An Outbreak of Sinophobia and Schadenfreude in the West

Sinophobia goes more viral than the virus


Nowhere is man freer than on the field of battle, where it is a matter of life and death, wrote Leo Tolstoy. One way of determining people’s morality is by observing their reactions during a crisis.

Western audiences have offered three types of reactions to the recent virus outbreak in China: Sympathy, Sinophobia, and Schadenfreude. Sane westerners, one hopes, empathized with the victims, wishing the outbreak ends soon. Racists took advantage of it to indulge in stereotypes and memes. The third category, the western media, was delighted with the opportunity to insult the Chinese government.

Animal Instincts

The 1850s had come calling. Fake clickbait stories of Chinese (or people who looked Chinese but could be Korean or Vietnamese - who could tell these days?) eating bats, snakes, insects, or mice started circulating. Stereotypes about Chinese being “filthy” and being dirty carriers of disease made a comeback.  

Similar Sinophobic racism had surfaced during the SARS outbreak in 2003. Yet, those were early days of 24-hour news coverage, and social media was almost non-existent. Today’s technology worsens the disease. 

Upon hearing the (unverified) story that the virus spread through bats, the Daily Mail, a racist British tabloid, published a video of a Chinese woman eating bat soup. It didn’t matter than the video was from Palau, not China, and was filmed in 2016. Children started being harassed in school just for looking Chinese. French Chinese started a Twitter hashtag - JeNeSuisPasUnVirus (I'm not a virus) – to counter the racism. 

It’s not entirely fair to say that Yellow Peril was back. It never left. Racism has always been central to western culture. Why change now?

Racism Lite

Slightly ahead on the Sinophobic spectrum came the mainstream western media. While their “wokeness” prevented them from succumbing to their natural orientalist tendencies – they filled the gap with Schadenfreude and White Superiority complex.
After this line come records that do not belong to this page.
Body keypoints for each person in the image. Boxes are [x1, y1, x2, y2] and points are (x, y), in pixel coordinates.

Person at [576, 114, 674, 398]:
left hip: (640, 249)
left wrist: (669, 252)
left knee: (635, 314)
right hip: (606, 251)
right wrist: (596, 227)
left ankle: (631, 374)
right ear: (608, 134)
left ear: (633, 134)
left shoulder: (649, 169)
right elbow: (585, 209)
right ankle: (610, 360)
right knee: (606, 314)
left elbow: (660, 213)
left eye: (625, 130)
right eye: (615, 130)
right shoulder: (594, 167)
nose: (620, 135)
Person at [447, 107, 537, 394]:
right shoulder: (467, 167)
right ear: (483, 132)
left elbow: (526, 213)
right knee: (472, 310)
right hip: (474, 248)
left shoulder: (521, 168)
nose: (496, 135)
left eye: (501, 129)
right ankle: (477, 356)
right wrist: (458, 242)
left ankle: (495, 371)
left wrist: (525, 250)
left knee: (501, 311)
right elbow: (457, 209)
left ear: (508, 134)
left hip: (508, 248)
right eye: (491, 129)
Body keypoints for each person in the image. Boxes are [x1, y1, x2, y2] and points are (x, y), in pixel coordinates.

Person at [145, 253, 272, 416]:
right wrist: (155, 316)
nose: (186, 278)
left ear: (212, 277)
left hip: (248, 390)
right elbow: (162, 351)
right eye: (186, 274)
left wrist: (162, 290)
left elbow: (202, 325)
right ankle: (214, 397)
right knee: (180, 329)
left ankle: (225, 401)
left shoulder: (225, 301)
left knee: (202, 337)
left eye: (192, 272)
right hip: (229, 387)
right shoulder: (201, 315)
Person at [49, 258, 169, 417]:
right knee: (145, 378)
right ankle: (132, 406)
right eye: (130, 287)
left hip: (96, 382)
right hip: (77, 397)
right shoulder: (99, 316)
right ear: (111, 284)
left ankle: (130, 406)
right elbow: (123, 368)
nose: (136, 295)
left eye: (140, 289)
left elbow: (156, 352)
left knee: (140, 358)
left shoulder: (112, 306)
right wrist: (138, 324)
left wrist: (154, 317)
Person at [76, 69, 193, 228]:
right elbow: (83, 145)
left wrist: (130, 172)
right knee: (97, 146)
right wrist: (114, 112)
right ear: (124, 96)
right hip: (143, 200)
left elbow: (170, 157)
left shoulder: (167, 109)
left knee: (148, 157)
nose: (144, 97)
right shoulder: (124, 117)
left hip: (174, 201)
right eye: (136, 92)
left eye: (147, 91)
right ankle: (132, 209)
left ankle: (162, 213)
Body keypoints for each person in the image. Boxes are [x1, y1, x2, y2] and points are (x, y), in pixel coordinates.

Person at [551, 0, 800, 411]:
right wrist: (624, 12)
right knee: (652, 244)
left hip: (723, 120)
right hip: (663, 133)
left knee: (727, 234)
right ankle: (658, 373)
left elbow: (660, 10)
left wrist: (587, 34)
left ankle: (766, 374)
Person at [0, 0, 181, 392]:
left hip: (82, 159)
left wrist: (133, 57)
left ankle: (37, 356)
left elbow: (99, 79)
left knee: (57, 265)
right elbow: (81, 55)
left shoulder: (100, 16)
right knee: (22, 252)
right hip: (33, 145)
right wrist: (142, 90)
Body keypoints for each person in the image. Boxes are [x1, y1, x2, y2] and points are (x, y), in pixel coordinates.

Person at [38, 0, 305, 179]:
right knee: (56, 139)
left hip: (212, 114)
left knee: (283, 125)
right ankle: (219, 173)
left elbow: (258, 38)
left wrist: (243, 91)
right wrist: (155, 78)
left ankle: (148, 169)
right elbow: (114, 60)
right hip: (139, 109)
The more people the virus killed (425 at last count), the more the media killed their journalistic values. The New York Times led the horde, braying that the Chinese government’s response exposed “core flaws”, assuming perhaps that “democracies” handle health crisis better. Another article bellowed that the crisis could “humble China’s strongman” (their favorite word to describe President Xi Jinping). The Wall Street Journal was more direct, simply saying that China’s censorship helped spread the virus.  

Yes – there was some censorship in the beginning. Yet, today, few have been more forthcoming about this censorship than Chinese officials themselves, with the Supreme Court dropping the charges against the whistleblowers and praising them. The mayor of Wuhan admitted his mistakes and even offered to resign. 
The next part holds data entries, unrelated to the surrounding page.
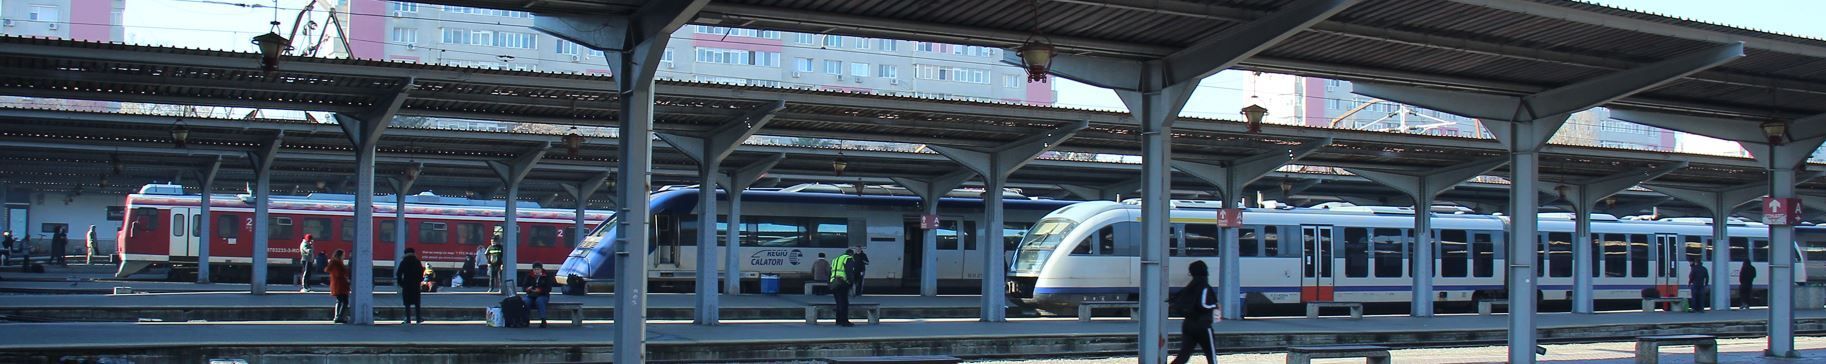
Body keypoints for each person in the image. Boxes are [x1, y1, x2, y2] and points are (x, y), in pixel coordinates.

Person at [1168, 260, 1220, 364]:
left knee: (1183, 356)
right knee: (1211, 356)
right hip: (1203, 325)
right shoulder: (1204, 286)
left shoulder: (1189, 287)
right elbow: (1203, 304)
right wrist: (1214, 305)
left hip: (1188, 325)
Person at [522, 262, 555, 328]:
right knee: (526, 301)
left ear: (541, 269)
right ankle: (526, 320)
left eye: (538, 269)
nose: (536, 271)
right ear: (533, 270)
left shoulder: (546, 276)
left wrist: (540, 290)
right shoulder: (529, 275)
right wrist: (528, 289)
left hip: (543, 295)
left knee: (539, 301)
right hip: (531, 295)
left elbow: (549, 288)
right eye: (535, 269)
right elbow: (524, 287)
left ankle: (543, 320)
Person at [396, 248, 425, 325]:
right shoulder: (417, 262)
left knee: (407, 303)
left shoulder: (403, 262)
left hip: (406, 284)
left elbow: (399, 273)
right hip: (415, 285)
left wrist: (401, 283)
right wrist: (419, 281)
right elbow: (421, 273)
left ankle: (408, 319)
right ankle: (418, 319)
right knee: (417, 303)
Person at [830, 249, 856, 327]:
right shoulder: (848, 258)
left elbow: (829, 272)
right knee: (844, 303)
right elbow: (849, 271)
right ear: (851, 254)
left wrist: (829, 283)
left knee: (838, 302)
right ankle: (844, 321)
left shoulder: (835, 259)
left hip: (834, 282)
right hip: (842, 283)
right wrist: (851, 283)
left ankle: (838, 320)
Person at [327, 249, 350, 324]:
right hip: (340, 284)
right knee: (344, 301)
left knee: (340, 300)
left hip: (339, 284)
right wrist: (345, 274)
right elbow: (339, 273)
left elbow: (328, 270)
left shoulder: (334, 262)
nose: (344, 256)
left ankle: (339, 316)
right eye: (343, 255)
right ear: (340, 255)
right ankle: (339, 317)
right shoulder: (337, 263)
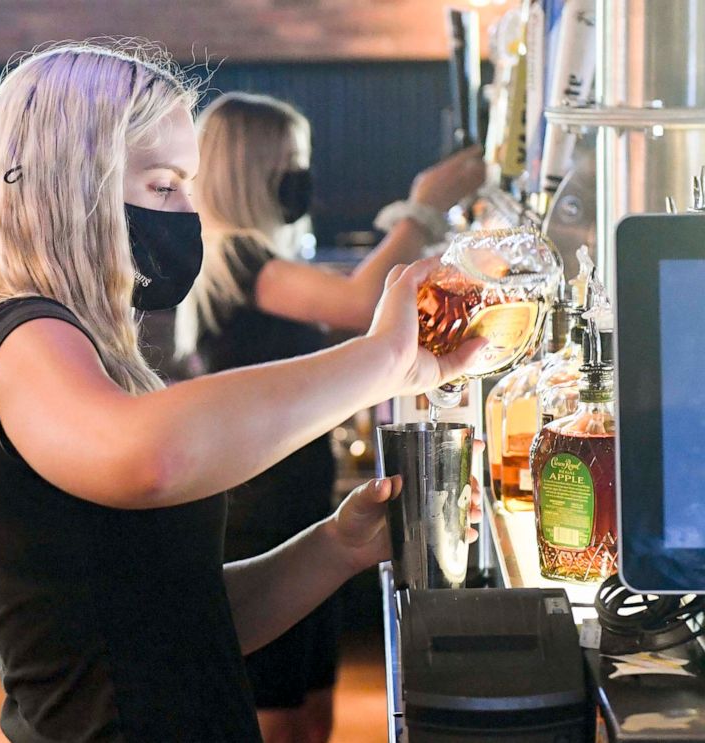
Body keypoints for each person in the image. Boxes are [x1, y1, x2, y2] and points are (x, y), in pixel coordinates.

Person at [0, 42, 485, 743]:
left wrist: (333, 547)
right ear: (71, 187)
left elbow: (182, 624)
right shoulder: (21, 334)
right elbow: (150, 458)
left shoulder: (92, 350)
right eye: (163, 187)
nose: (190, 211)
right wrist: (382, 360)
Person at [174, 92, 485, 743]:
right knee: (276, 714)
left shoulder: (260, 255)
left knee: (312, 707)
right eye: (288, 163)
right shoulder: (236, 257)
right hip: (258, 511)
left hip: (295, 496)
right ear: (247, 171)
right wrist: (422, 206)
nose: (299, 177)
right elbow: (357, 303)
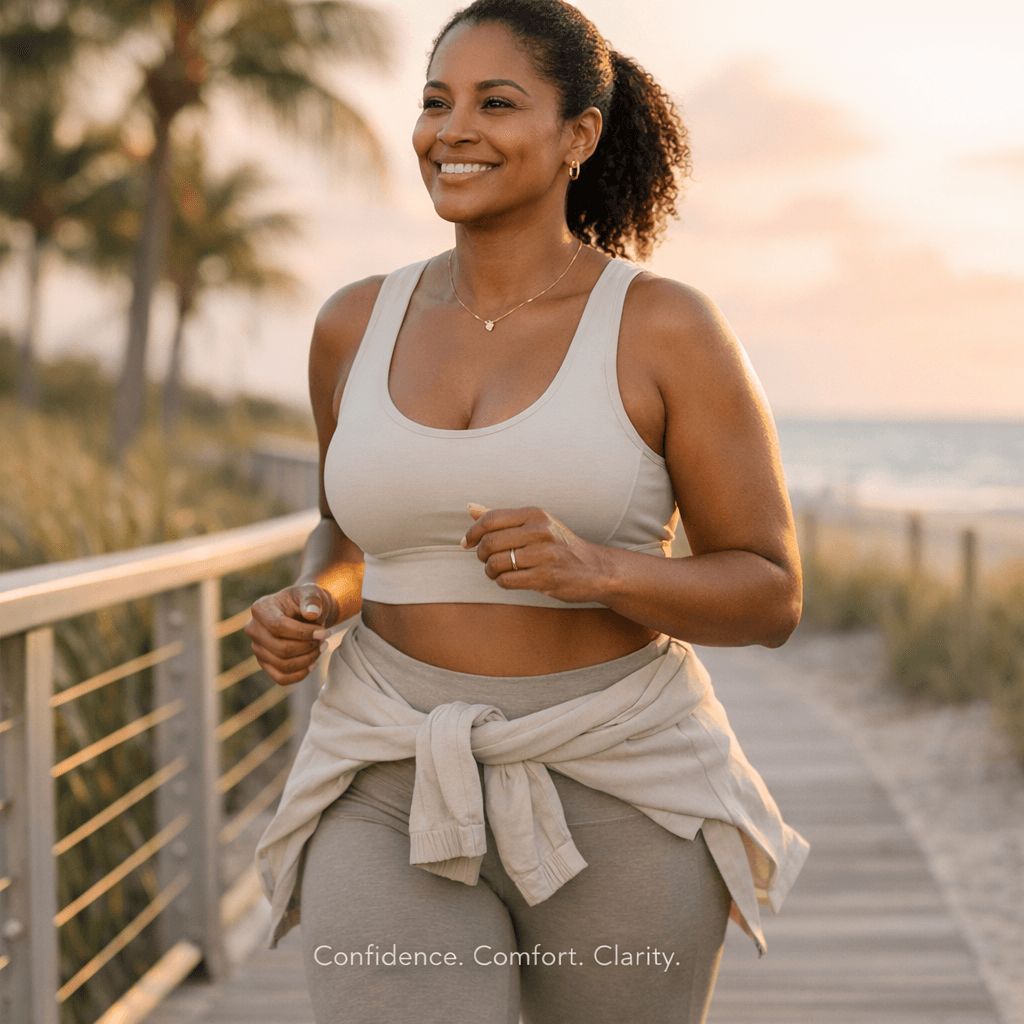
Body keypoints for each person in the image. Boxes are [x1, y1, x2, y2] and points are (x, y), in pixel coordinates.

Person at [248, 2, 809, 1022]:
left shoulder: (665, 326)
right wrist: (314, 603)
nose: (450, 130)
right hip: (388, 764)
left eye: (495, 103)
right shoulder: (350, 324)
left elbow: (768, 593)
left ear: (577, 137)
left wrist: (602, 571)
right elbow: (351, 534)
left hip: (623, 781)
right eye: (434, 102)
In the initial days of an epidemic, obtaining accurate data is difficult.  Everything cannot be irresponsibly released without verification. Moreover, in this case, symptoms matched normal flu symptoms, making the virus difficult to detect. This obvious reluctance (and sometimes incompetence) of local officials was interpreted as some sort of nefarious conspiracy to silence critics at the cost of public health.  

Yet - do “democracies” handle health crises better? One way to find out is by focusing at what the western media won’t: facts. 

When they preach about “free speech”, do they mean the US, where Flint officials initially hid the true extent of lead poisoning, and where children and adults continue drinking poisoned water even today? Or where basic flu kills tens of thousands of Americans annually? 

Or do they mean India, where 67,000 people have been diagnosed so far with a preventable disease like dengue? Where 1108 children on average have died every year since 2014 in a single hospital in the city of Kota?

In China, by contrast, the response was sanctioned and mobilized at the highest level of government (a level which, in “democratic” US, is generally reserved for killing civilians using drones). More than 50 million people and 15 cities were quarantined. A 1000-bed hospital was planned to be built in 10 days, with workers being paid three times their normal wage. 

China put people over profits, taking the most un-American, un-capitalist steps to battle the outbreak:

  • Extending the Lunar New Year holiday
  • Banning online sellers from raising prices of masks
  • Canceling or delaying movie releases
  • Refunding train and flight cancellation charges
  • Suspending the Shanghai and Shenzhen stock exchanges
  • Accommodating delays in loan repayments
  • Prioritizing virus-related insurance claims

In the US, this is unthinkable. Imagine the corporate losses if whole cities and stock markets were shut down. US banks would probably increase interest rates in such a crisis.


Of course the Chinese system is not perfect. It is simply the least bad. 

And it paid off. While deaths have been rising (425 at last count), patients are also being cured. Experts estimate that the peak of the outbreak could be reached in 8-10 days. The WHO has praised China’s efforts relentlessly – denting celebrations in western newsrooms. 

The crisis will pass, but the Sinophobia won’t. They’ll always find something else. The western media will continue questioning the legitimacy of the Chinese government. As China succeeds and rises, it will experience more jealousy. More Sinophobia. More Schadenfreude. And that’s a disease that will prove difficult to cure. 


A redacted and edited version of this article was published in China Daily.